Print exactly the lines that run from the opening line of the material through the line with "right elbow: (283, 258)", and nothing else, leaving out pictures.

BEGIN

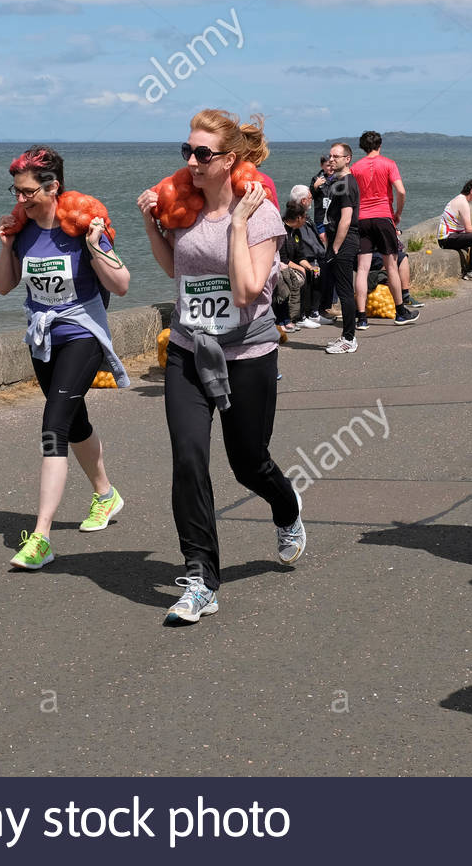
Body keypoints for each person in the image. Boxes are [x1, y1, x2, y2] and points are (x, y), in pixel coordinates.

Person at [136, 109, 304, 625]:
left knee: (248, 462)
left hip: (247, 353)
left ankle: (286, 507)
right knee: (188, 458)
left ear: (229, 160)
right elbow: (174, 270)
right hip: (189, 350)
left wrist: (234, 224)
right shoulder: (181, 207)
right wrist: (151, 222)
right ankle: (202, 577)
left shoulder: (261, 213)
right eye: (185, 151)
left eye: (202, 154)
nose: (190, 161)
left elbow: (249, 290)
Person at [0, 145, 130, 571]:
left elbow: (122, 285)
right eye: (15, 191)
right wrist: (5, 244)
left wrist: (95, 246)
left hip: (82, 334)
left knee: (53, 427)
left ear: (53, 187)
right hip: (43, 340)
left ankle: (42, 537)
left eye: (28, 192)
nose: (20, 200)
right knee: (74, 421)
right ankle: (106, 495)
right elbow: (2, 286)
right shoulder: (24, 231)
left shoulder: (83, 225)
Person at [351, 130, 418, 327]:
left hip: (362, 219)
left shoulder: (355, 168)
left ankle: (361, 318)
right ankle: (400, 312)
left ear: (363, 147)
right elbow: (401, 190)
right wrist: (398, 212)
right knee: (391, 266)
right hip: (383, 217)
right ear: (380, 145)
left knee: (362, 269)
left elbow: (352, 195)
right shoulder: (389, 164)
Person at [322, 141, 361, 353]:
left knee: (345, 291)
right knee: (342, 288)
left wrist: (335, 247)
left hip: (344, 242)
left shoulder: (346, 184)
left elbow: (346, 218)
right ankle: (345, 336)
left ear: (347, 159)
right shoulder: (342, 181)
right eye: (330, 156)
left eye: (336, 156)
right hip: (339, 241)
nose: (331, 159)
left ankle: (349, 339)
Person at [274, 198, 323, 330]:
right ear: (298, 218)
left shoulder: (296, 232)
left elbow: (300, 255)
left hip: (291, 266)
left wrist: (309, 267)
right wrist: (300, 268)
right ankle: (282, 319)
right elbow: (283, 258)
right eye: (304, 218)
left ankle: (303, 315)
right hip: (280, 266)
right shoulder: (282, 230)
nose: (305, 220)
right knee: (284, 282)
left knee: (311, 273)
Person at [438, 179, 472, 280]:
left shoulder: (460, 200)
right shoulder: (462, 202)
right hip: (446, 239)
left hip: (450, 237)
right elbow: (469, 229)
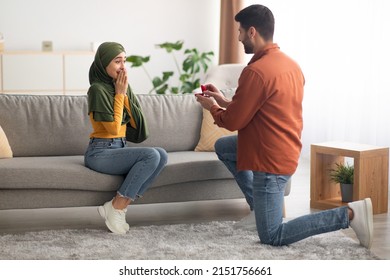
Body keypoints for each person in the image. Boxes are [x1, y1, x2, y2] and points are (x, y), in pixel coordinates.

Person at [195, 4, 373, 248]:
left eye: (240, 31)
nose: (237, 37)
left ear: (252, 32)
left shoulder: (256, 71)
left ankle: (350, 215)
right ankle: (259, 208)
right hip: (285, 150)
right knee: (225, 146)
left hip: (269, 163)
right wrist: (222, 100)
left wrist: (211, 108)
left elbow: (234, 121)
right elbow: (260, 108)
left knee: (272, 235)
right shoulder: (290, 65)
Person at [84, 42, 168, 234]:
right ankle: (117, 208)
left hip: (119, 148)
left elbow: (139, 128)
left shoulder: (121, 86)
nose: (123, 66)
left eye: (124, 61)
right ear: (104, 63)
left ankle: (116, 206)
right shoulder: (97, 90)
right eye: (117, 61)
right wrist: (120, 95)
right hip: (100, 152)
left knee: (161, 154)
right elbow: (113, 129)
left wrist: (125, 93)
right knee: (151, 156)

END

● Exercise result:
Body keypoints for each person in the image. Boxes are [x1, y1, x2, y2] and points are (x, y), in pixel coordinates.

Person at [136, 109, 304, 625]:
left knee: (248, 462)
left hip: (247, 353)
left ankle: (286, 507)
right knee: (188, 458)
left ear: (229, 160)
right elbow: (174, 270)
right hip: (189, 350)
left wrist: (234, 224)
right shoulder: (181, 207)
right wrist: (151, 222)
right ankle: (202, 577)
left shoulder: (261, 213)
right eye: (185, 151)
left eye: (202, 154)
nose: (190, 161)
left elbow: (249, 290)
Person at [0, 145, 130, 571]:
left elbow: (122, 285)
right eye: (15, 191)
right wrist: (5, 244)
left wrist: (95, 246)
left hip: (82, 334)
left knee: (53, 427)
left ear: (53, 187)
right hip: (43, 340)
left ankle: (42, 537)
left eye: (28, 192)
nose: (20, 200)
right knee: (74, 421)
right ankle: (106, 495)
right elbow: (2, 286)
right shoulder: (24, 231)
left shoulder: (83, 225)
Person at [351, 130, 418, 327]:
left hip: (362, 219)
left shoulder: (355, 168)
left ankle: (361, 318)
right ankle: (400, 312)
left ear: (363, 147)
right elbow: (401, 190)
right wrist: (398, 212)
right knee: (391, 266)
right hip: (383, 217)
right ear: (380, 145)
left knee: (362, 269)
left elbow: (352, 195)
right shoulder: (389, 164)
Person at [322, 141, 361, 353]:
left knee: (345, 291)
right knee: (342, 288)
left wrist: (335, 247)
left hip: (344, 242)
left shoulder: (346, 184)
left elbow: (346, 218)
right ankle: (345, 336)
left ear: (347, 159)
right shoulder: (342, 181)
right eye: (330, 156)
left eye: (336, 156)
right hip: (339, 241)
nose: (331, 159)
left ankle: (349, 339)
Person at [274, 198, 323, 330]:
right ear: (298, 218)
left shoulder: (296, 232)
left elbow: (300, 255)
left hip: (291, 266)
left wrist: (309, 267)
right wrist: (300, 268)
right ankle: (282, 319)
right elbow: (283, 258)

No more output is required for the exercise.